#### ЗАДАНИЯ
[1] Процитируйте фрагмент текста писем от слов «Нет, не заражайте» до слов «оно – хорошее.» включительно.
[2] Допишите продолжение текста писем после последней приведённой фразы.

#### ТЕКСТ
◆ ◆ ◆ ◆
Жалость, по-моему, ожесточает человека à la longue362. В вашем письме чувствуется, хотите не хотите, ожесточение. А какая уж радость при жесткости.

Нет, не заражайте меня. Вот Смирнова заразили… нет, нет, не дай Бог эдакого счастья. Право, он очень страшный. В заключение скажу, что я не хвалюсь знанием вас вполне, но лишь кое-что знаю, и знаю, что оно – хорошее.

Ваша Зин. Г.
20

Дорогой Валичка!

Вы так близко – и так до сих пор недостижимы! Неужели не приедете на денек – на два? Погода дивная, а что здесь дивно – вы знаете.

Я не сомневаюсь, что все равно скоро вас увижу, может быть, раньше даже, чем Дима (ведь он едет отсюда в Амьен363) – но мне хотелось бы скорее, да и «на земле» я вас ни разу не видала. Может, совсем иначе на вас посмотрится – и не забудется.
◆ ◆ ◆ ◆
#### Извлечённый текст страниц
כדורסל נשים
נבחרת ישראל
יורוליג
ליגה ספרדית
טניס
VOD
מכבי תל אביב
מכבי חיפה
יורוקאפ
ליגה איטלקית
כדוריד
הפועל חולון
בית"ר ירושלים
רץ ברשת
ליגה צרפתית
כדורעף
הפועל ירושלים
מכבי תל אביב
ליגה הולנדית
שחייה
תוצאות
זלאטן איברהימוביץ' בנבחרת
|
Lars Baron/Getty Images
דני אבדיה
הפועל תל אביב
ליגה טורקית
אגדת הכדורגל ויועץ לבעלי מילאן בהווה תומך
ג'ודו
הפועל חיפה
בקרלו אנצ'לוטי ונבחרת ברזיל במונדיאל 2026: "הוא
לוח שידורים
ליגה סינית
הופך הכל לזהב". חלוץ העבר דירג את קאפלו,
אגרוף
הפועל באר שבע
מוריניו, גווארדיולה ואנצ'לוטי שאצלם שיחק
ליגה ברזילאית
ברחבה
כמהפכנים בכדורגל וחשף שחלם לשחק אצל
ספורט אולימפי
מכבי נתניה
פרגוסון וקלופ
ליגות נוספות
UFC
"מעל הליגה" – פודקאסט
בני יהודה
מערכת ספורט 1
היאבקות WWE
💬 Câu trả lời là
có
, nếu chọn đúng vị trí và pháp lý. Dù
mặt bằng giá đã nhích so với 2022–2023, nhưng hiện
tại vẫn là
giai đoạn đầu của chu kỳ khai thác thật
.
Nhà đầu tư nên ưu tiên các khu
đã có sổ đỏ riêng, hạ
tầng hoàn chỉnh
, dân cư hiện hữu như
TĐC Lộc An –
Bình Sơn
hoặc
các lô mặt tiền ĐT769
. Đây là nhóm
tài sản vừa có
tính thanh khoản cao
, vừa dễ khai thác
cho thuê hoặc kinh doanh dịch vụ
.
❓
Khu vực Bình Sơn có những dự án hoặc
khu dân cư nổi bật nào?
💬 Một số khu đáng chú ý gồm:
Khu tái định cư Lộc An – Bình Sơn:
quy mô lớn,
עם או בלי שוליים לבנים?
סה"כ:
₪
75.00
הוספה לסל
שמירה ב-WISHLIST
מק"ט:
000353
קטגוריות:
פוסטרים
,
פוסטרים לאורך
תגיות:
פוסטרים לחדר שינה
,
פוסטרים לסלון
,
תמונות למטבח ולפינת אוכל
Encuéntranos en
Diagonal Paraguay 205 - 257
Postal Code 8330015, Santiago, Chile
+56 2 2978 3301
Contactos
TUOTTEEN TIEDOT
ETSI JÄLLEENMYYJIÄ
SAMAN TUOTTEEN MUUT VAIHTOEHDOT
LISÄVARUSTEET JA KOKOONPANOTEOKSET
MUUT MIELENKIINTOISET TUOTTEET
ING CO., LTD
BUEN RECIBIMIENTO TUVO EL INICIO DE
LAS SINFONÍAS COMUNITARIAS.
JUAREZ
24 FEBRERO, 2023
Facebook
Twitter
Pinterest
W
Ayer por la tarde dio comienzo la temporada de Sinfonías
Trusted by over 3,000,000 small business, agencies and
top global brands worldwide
◆ ◆ ◆ ◆
#### ОТВЕТЫ
[1]
Нет, не заражайте меня. Вот Смирнова заразили… нет, нет, не дай Бог эдакого счастья. Право, он очень страшный. В заключение скажу, что я не хвалюсь знанием вас вполне, но лишь кое-что знаю, и знаю, что оно – хорошее.

[2]
Не пишу вам больше, во-первых, потому, что всякие письма – прах и тлен, а во-вторых – рука не ворочается, кончаю мучительную и отвратительную статью, которая мне самой опротивела до чертиков364.

Вот кончу – тогда на день влюблюсь в нее.

Что же, надеяться нам на явление ваше или покориться? Черкните открыточку.

Еще вот что: хотя я и не предполагаю серьезно, что на выставке будет мой портрет Бакста en Mlle de Maupin, однако на всякий случай передайте ему (где он?), что у меня определенное и незыблемое желание этого портрета больше ни на какой выставке не знать 365. Не правда ли – вы ему это скажете?

А засим прощайте, и еще раз – приезжайте. Я понимаю, что свидевшись со Смирновым после столь долгой разлуки, вам трудно и на день от него оторваться, но принесите все же эту жертву нам, если сможете!

Ваша Зин. Г.

Pierefonds

1.10.<19>06.

21
[Штемпель:] 8.10.<19>06.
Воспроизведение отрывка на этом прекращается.